Former Carlton star Andrew Walker and Simon Maddox will again be in charge of the seniors, with Kane Morris and Ruory Kirkby their assistants.
Troy Murphy remains in charge of the reserves while Leo Tenace will be chasing his third flag in four seasons with the under 18s.
● Tom Cole, a son of the late Seymour coach Russell Cole, is literally achieving goals with AFL club West Coast Eagles.
The defender recently kicked his first goal in 52 AFL appearances earlier this month in his team's narrow loss to the Western Bulldogs. He also ventured deep into attack to kick another goal in the Eagles’ win over St Kilda last on Thursday, September 10.
Cole was drafted at pick 36 from the Bendigo Pioneers in the 2015 draft. He had spent a season with Geelong reserves after emerging from the Murray Bushrangers before West Coast pounced.
Cole’s father, Russell, coached Seymour in 1990 and played over 100 senior games with the Lions. Unfortunately he passed away early in 2018 and never got to see his son play in the Eagles’ premiership side that year.
Russell’s brother, Glen, is also a former star player with Seymour and is the father of current Seymour co-coach Jason.
● Kyabram trots trainers snared two winners at last week’s Echuca meeting.
Wes Shellie produced three-year-old trotter Sultan Sass for her second win on the track within a fortnight while Willie Cole scored with recent stable addition Tophut Johny.
Driven by James Herbertson, Sultan Sass settled last and off a backmark handicap of 30m looked to be struggling a bit 600m from home, before unleashing an explosive finishing burst to reel in her rivals in an impressive effort.
Sultan Sass has raced only seven times for three wins and three seconds and looks to be a filly who won’t be out of place in feature events later in the year.
Willie Cole hasn’t wasted any time in getting six-year-old Mr Feelgood gelding Tophut Johny into the winner’s stall in Victoria.

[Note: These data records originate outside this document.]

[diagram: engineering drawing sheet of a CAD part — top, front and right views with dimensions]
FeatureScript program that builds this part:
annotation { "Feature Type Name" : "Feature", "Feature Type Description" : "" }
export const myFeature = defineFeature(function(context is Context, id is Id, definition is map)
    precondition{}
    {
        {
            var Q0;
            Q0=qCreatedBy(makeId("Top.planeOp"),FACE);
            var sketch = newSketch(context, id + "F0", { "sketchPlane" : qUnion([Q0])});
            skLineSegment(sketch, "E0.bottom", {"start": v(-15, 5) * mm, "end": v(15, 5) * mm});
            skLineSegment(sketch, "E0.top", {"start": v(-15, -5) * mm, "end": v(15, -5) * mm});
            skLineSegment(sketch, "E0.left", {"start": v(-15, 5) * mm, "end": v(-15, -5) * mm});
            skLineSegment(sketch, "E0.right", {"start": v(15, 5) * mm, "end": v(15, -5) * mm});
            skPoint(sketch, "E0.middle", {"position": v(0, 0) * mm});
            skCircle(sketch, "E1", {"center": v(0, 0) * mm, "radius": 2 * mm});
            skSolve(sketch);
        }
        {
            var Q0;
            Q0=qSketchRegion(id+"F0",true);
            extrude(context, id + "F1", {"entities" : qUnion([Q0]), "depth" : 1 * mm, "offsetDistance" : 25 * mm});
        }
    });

Formerly prepared at Dubbo, Tophut Johny was having only his second start for Cole after finishing second at the previous Echuca meeting on August 27.
That Victorian debut was only the fourth time Tophut Johny had raced on a track other than at Dubbo, where he had 15 starts for a win and two placings.
Firming into a $3.10 favourite on the tote, Tophut Johny put in a tough run for his latest win, racing without cover outsider the second favourite and pacemaker Sasscilian and getting the better of that pacer in the concluding stages.